You are welcome to try it if you want. If you have arrived
at the doorstep of AA, chances are you will find it
helpful, I would advise you to avoid Chapter Five "How
It works", until you have absorbed the first four
chapters. First Things First. In AA we have no musts. When
you get to chapter Five, don't let it frighten you away.
The steps are also suggestions. and are offered in a
The entire program is suggested. Personally I needed the
fellowship, a place where I felt I belonged. ANONYMOUS
I find it interesting that "this book is suggested" comes on page 164 after the directions for the AA recovery program. Would you agree that if it was truly only suggested, maybe the suggestion should be on page 1 instead of 164? If the authors where so concerned about scaring you off, I certainly would expect the suggestion to be upfront instead of on the end. I feel they knew if you were really and truly a desparate alcoholic, you would take the directions.
Try to understand the urgency to get the message out to
the world, that a solution to alcoholism had been found
by this man from New York and some of his friends. Bill
knew that alcoholics were suffering and dying from the
curse of alcoholism, while he had a remedy which
could save them. The chapters had already been written.
At the last minute, needed changes became obvious. But
the work done so far could not be changed. Changes like
the words "you must" to "we ought". Directions was
changed to following a path. Bill covered it all in
making the book suggestive in nature. The history of
AA is explained in AACA and LOTH. A lot of the confusion
is due to the apparent lack of understanding of suggestion.
I doubt that many alcoholics realize how desperate they
are. How do they know how desperate they are. Drinking
was the only friend I had left.
The Book was an offer to anyone who wanted to get better. I found a new wonderful life. How could anyone
refuse such an offer? But we have to offer it to them
without a trace of arrogance or an ounce of pride.
I hate to say this, but including myself, I have yet to meet anyone without a trace of arrogance, or an ounce of pride, much less an alcoholic. Dr. Harry T. described alcoholics as having a narcissistic core dominated by feelings of omnipotence ( not verbatim, but close). Read from the second to last paragraph from Dr. Bob’s Nightmare, A man noted for his great humility. A man who had 12 stepped over 5,000 alcoholics in 15 years. If you do the math, that’s almost 1 alcoholic a day for 15 years!

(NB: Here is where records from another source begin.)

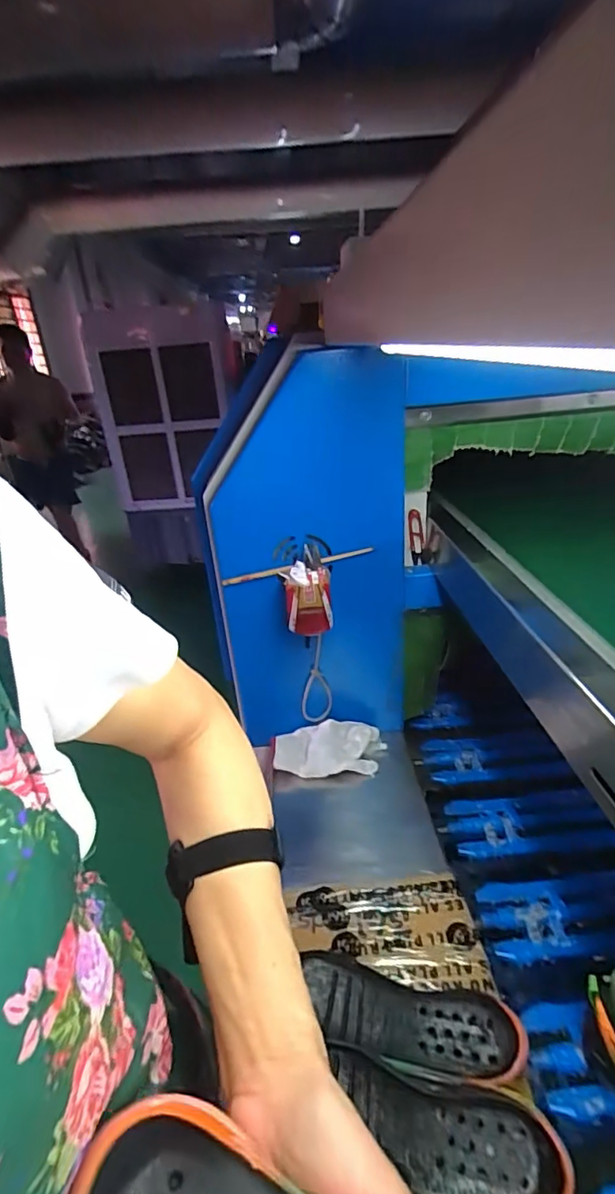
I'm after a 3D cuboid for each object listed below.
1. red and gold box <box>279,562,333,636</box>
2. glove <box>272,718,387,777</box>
[{"bbox_3d":[0.000,0.002,0.762,0.068,0.093,0.055,-3,29,-1],"label":"red and gold box"},{"bbox_3d":[0.038,0.266,0.879,0.184,0.067,0.086,-5,29,-3],"label":"glove"}]

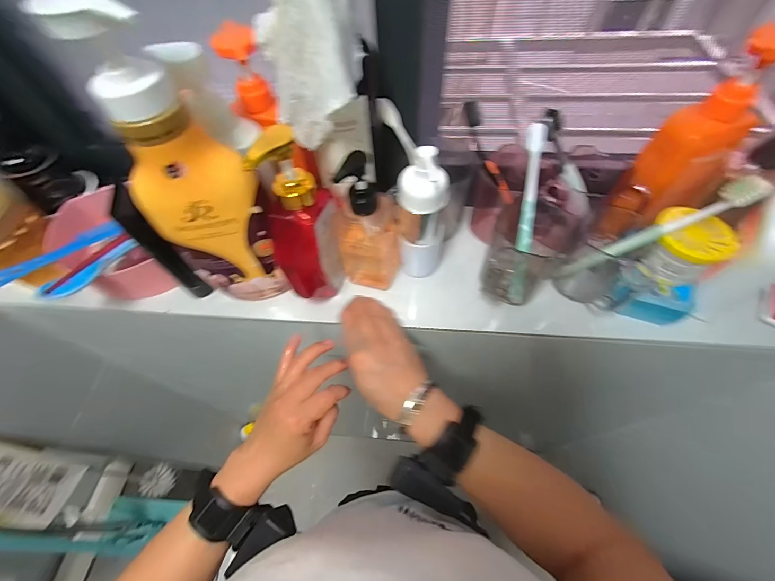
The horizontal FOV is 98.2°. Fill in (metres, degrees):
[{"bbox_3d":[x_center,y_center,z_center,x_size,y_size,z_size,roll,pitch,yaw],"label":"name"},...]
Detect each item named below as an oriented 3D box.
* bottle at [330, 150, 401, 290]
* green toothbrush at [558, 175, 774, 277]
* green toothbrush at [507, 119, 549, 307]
[{"bbox_3d":[-0.023,-0.068,0.371,0.073,0.182,0.050,12,61,10],"label":"bottle"},{"bbox_3d":[0.256,-0.055,0.335,0.014,0.175,0.019,23,57,-24],"label":"green toothbrush"},{"bbox_3d":[0.149,-0.074,0.361,0.019,0.186,0.010,0,22,3],"label":"green toothbrush"}]

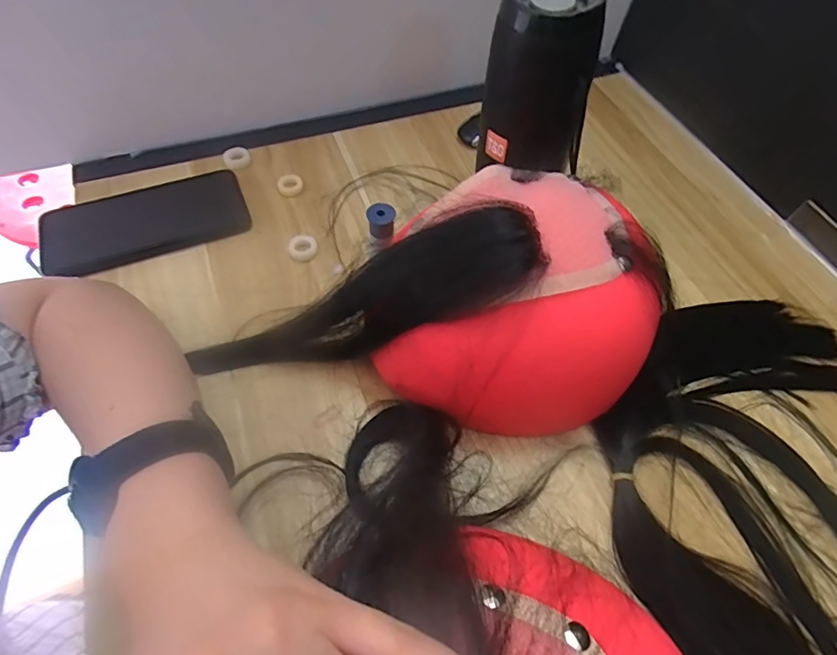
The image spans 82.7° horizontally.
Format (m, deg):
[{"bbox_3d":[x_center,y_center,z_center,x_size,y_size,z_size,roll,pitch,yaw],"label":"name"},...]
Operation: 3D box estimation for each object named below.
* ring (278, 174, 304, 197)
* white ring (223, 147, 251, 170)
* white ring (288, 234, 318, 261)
[{"bbox_3d":[-0.118,-0.131,0.436,0.022,0.007,0.022,1,57,-2],"label":"ring"},{"bbox_3d":[-0.172,-0.163,0.453,0.025,0.008,0.025,1,57,-2],"label":"white ring"},{"bbox_3d":[-0.096,-0.068,0.397,0.023,0.005,0.025,-9,58,-8],"label":"white ring"}]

“If you think you are an atheist, an agnostic, a skeptic , or have any other form of intellectual pride which keeps you from accepting what is in this book, I feel sorry for you. If you still think you are strong enough to beat the game alone, that is your affair. But if you really and truly want to quit drinking liquor for good and all, and sincerely feel that you must have some help, we know that we have an answer for you. It never fails, if you go about it with one half the zeal you have been in the habit of showing when you were getting another drink”
Even I can see a little pride and arrogance in Dr. Bob. Everyone has some. The day we think we don’t, we are back to our old delusional selves. The day we actually don’t, lay real still, because we are dead.

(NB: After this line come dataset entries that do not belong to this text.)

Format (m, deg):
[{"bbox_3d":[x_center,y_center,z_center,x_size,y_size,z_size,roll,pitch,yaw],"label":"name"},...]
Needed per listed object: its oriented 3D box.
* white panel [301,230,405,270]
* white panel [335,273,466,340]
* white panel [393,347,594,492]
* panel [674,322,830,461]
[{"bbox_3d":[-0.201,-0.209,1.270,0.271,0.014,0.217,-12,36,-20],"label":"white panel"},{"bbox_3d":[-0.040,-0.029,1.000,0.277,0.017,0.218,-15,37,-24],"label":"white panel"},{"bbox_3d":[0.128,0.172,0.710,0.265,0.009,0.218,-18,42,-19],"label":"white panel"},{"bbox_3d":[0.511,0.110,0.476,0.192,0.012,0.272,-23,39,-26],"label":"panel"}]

In the end, we are offering this program to those that think they need some help. like Bob said, if you think you can do it on your own, that's your affair.

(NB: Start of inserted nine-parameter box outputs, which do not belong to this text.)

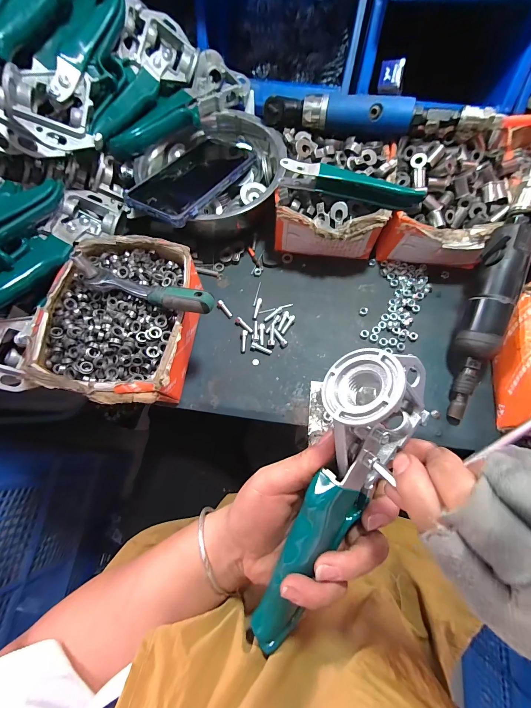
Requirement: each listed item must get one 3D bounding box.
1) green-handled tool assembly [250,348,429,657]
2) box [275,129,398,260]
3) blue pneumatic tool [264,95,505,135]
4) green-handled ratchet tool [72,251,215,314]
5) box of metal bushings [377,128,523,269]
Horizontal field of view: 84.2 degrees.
[{"bbox_3d":[0.046,0.094,0.181,0.064,0.052,0.195,19,97,6],"label":"green-handled tool assembly"},{"bbox_3d":[0.086,-0.199,0.372,0.139,0.074,0.152,7,71,2],"label":"box"},{"bbox_3d":[0.128,-0.281,0.343,0.260,0.035,0.028,10,71,3],"label":"blue pneumatic tool"},{"bbox_3d":[-0.118,-0.063,0.289,0.147,0.040,0.020,20,72,7],"label":"green-handled ratchet tool"},{"bbox_3d":[0.218,-0.187,0.360,0.129,0.089,0.162,11,71,4],"label":"box of metal bushings"}]

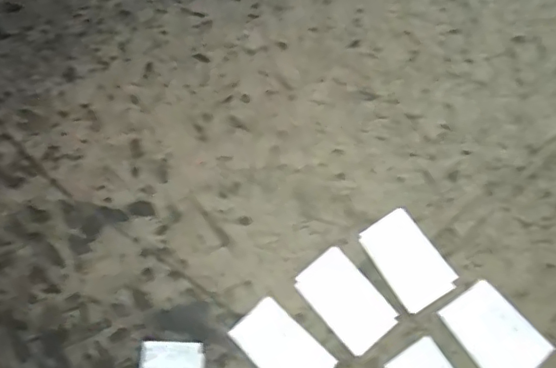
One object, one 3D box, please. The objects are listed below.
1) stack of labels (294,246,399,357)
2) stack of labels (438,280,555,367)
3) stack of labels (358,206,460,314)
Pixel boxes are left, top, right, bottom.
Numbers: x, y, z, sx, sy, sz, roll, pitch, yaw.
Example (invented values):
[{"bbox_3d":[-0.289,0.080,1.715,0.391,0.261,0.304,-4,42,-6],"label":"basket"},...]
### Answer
[{"bbox_3d":[0.067,0.114,0.562,0.061,0.004,0.095,-38,73,-16],"label":"stack of labels"},{"bbox_3d":[0.211,0.144,0.552,0.068,0.004,0.092,-32,71,-15],"label":"stack of labels"},{"bbox_3d":[0.132,0.076,0.580,0.064,0.004,0.095,-29,71,-14],"label":"stack of labels"}]

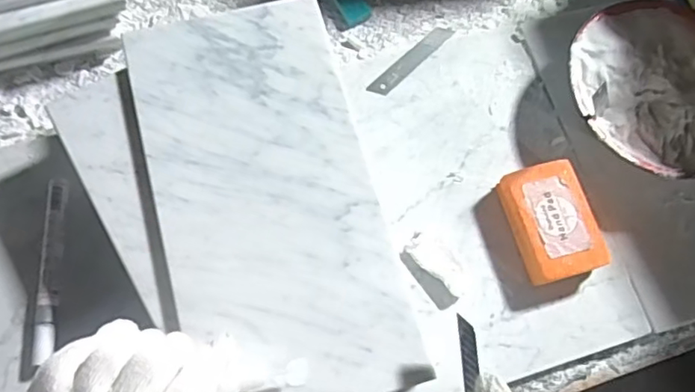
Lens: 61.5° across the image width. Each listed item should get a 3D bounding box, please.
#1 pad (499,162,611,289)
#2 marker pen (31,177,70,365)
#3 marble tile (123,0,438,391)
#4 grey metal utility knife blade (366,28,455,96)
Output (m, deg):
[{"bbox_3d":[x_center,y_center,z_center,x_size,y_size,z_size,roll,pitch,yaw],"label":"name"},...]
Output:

“ We would like it understood that our alcoholic work is an avocation” to me, this suggests I have other interests besides AA. Our alcoholic work is not all we do. We have jobs, homes, hobbies, husbands and wives. If I go to AA meetings everyday, I won’t have time for the wife or kids. Eventually I won’t even have a wife, because she will leave from neglect. Even while going to all these meetings, I won’t have time for actual one on one 12 step work because I am too busy going to meetings. Of course I have to put my sobriety first, or else I will have nothing else, I just think there needs to be balance for an ordinary drunk like myself.